Is it possible to store a C data type in a variable?

Something like this:

void* type = (byte*);

---

Here is a scenario, where I wrote a test case and tried to print out a byte array using certain data types for use in printf, depending on the given parameters:

void print_byteArray(const void* expected, size_t size, 
        bool asChars, bool asWCharT) {
    int iterations;
    char* format;
    if (asChars) {
        iterations = (size / (sizeof (char)));
        format = "%c";
    } else if (asWCharT) {
        iterations = (size / (sizeof (wchar_t)));
        format = "%lc";
    } else {
        iterations = (size / (sizeof (byte)));
        format = "%x";
    }
    int i;
    for (i = 0; i < iterations; i++) {
        if (asChars) {
            printf(format, ((char*) expected)[i]);
        } else if (asWCharT) {
            printf(format, ((wchar_t*) expected)[i]);
        } else {
            printf(format, ((byte*) expected)[i]);
        }
    }
    fflush(stdout);
}

This looks like inefficient code. I'd imagine it that one could size-down the for-loop body to a single line:

printf(format, ((type) expected)[i]);

Answer 1

C is a statically-typed language, so you would have to build your own run-time type system. However, if one just wants to print values of arbitrary data, one can use printf's %s and work with temporary string buffers. This will work in some cases where the data you want to print is bounded:

#include <stdlib.h> /* EXIT_ */
#include <stdio.h>  /* *printf */

#define PRINT_BUFFERS (4)

struct Foo {
    int key;
    char value[32];
};

/** Assumes {key} is {[0, 99]} to comply with C90, otherwise use {snprintf}. */
static void Foo_to_string(const struct Foo *foo, char (*const a)[12]) {
    sprintf(*a, "%d%.9s", foo->key, foo->value);
}
/** This is more convenient, but lacks generality. */
static const char *Foo_to_static(const struct Foo *foo) {
    static char buffers[PRINT_BUFFERS][12];
    static unsigned n;
    char *const a = buffers[n];
    sprintf(a, "%d%.9s", foo->key, foo->value);
    n = (n + 1) % PRINT_BUFFERS;
    return a;
}

int main(void) {
    const struct Foo foo = { 42, "foo" }, bar = { 96, "bar" },
        baz = { 13, "baz_abcdefg" };
    /* This way is more general. */
    char a[12], b[12], c[12];
    Foo_to_string(&foo, &a);
    Foo_to_string(&bar, &b);
    Foo_to_string(&baz, &c);
    printf ("Foo: %s; Bar: %s; Baz: %s.\n", a, b, c);
    /* This way is convenient, but you have a max number of calls. */
    printf("Foo: %s; Bar: %s; Baz: %s.\n", Foo_to_static(&foo),
        Foo_to_static(&bar), Foo_to_static(&baz));
    return EXIT_SUCCESS;
}

Answer 2

No, there's no such type that can store a type in standard C.

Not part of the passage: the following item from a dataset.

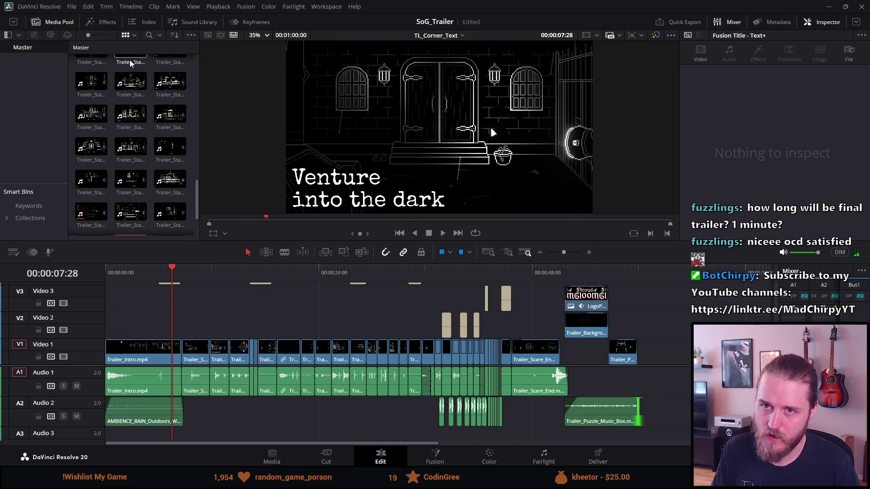
Hide and reshow the Media Pool, then open Timeline 1.
left_click(65, 23)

gcc provides a typeof extension that may be useful. The syntax of using of this keyword looks like sizeof, but the construct acts semantically like a type name defined with typedef. See here for detail.

Some more examples of the use of typeof:

This declares y with the type of what x points to.

typeof (*x) y;

This declares y as an array of such values.

typeof (*x) y[4];

This declares y as an array of pointers to characters:

typeof (typeof (char *)[4]) y;

It is equivalent to the following traditional C declaration:

char *y[4];

To see the meaning of the declaration using typeof, and why it might be a useful way to write, rewrite it with these macros:

#define pointer(T)  typeof(T *)
#define array(T, N) typeof(T [N])

Now the declaration can be rewritten this way:

array (pointer (char), 4) y;

Thus, array (pointer (char), 4) is the type of arrays of 4 pointers to char.